While on its face, the senatorial proposal offers a few givebacks, — state Representative and Democratic chair of the House Urban Affairs Committee W. Curtis Thomas — who himself published an alternate budget — believes the senate’s plan is just as bad as Corbett’s.
“The Republican budget plan is not a restoration of Governor Corbett’s cuts,” said Thomas in a statement released by his office. “It does nothing to repair the damage from the massive and devastating cuts Corbett signed into law last year that hurt seniors, low-income and middle-income families all across Pennsylvania.”
Thomas’ alternate budget — the “Putting People First Now” proposal — called for the reallocation of $1.7 billion in the general budget to the areas of education, jobs, healthcare and housing. Major portions of Thomas’ plan restores public education funding to the 2009/2010 levels of $685 million, while also restoring funding for basic education enhancements, Pennsylvania Accountability Grants, School Improvement Grants and the Education Assistance Program.

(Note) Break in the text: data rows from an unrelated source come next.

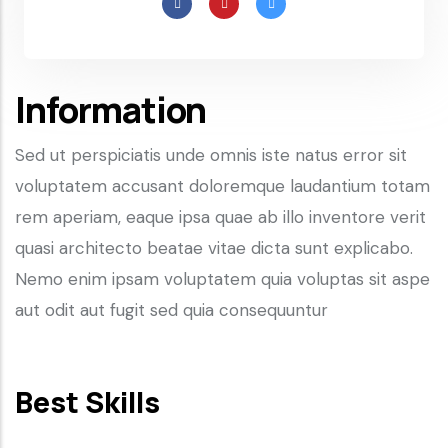
Information
Sed ut perspiciatis unde omnis iste natus error sit
voluptatem accusant doloremque laudantium totam
rem aperiam, eaque ipsa quae ab illo inventore verit
quasi architecto beatae vitae dicta sunt explicabo.
Nemo enim ipsam voluptatem quia voluptas sit aspe
aut odit aut fugit sed quia consequuntur
Best Skills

“If we agree that education must be a priority in Pennsylvania, then the $300 million in cuts to education must be restored,” Thomas said when his plan was first released. “We cannot continue to say that new skills are required to compete effectively in the 21st century economy, but not fund education properly. The future of Pennsylvania is inextricably tied to providing a quality 21st century education on all levels.”
Thomas’ plan also provides a $7.7 million increase in healthcare, and at least $60 million in a statewide housing trust fund.
Thomas’ plan received little in the way of an official embrace from the state’s GOP leadership, so Thomas introduced several amendments to Corbett’s budget; this will allow some, or all, of Thomas’ amendments to be voted on as part of the budget bill itself.
If adopted, Thomas’ amendments would restore $250 million to basic education while adding $3 million to the School Nutrition Incentive Program; it would also restore $5 million to the Science, Technology, Engineering and Math — STEM — program while adding $11 million to the Pell Grant initiative and additional $100 million to the Pennsylvania Accountability Block Grant Program.
For Pennsylvania workers, Thomas’ plan adds $5 million for a new workforce development program, and for homeowners, $6 million to restore the Emergency Mortgage Assistance Program. Other, smaller initiatives will also benefit under Thomas’ amendments, including $2 million for breast cancer screening, $1.147 to bolster trauma centers statewide, $5 million for acute care hospitals and $7 million for various AIDS programs.
Finally, Thomas’ plan also includes $3 million for childcare assistance, $130,000 for rape crisis programs, $220,000 for domestic violence programs and $5 million for community-based family centers.
“Thousands of Pennsylvanians have lost their jobs and are facing foreclosures in rural and urban Pennsylvania while the Pennsylvania Housing Finance Agency remains underfunded. We need to help people instead of kicking them while they’re down as the Corbett budget does,” Thomas said. “This isn’t just about numbers and dollar signs. It’s about real people — our children in public schools, our elderly family members and our disabled and chronically ill neighbors.
“I am calling on Governor Corbett and his Republican allies to put aside their political ideology and to put the interests of the people ahead of their partisan agenda that is hurting the people they claim to represent.”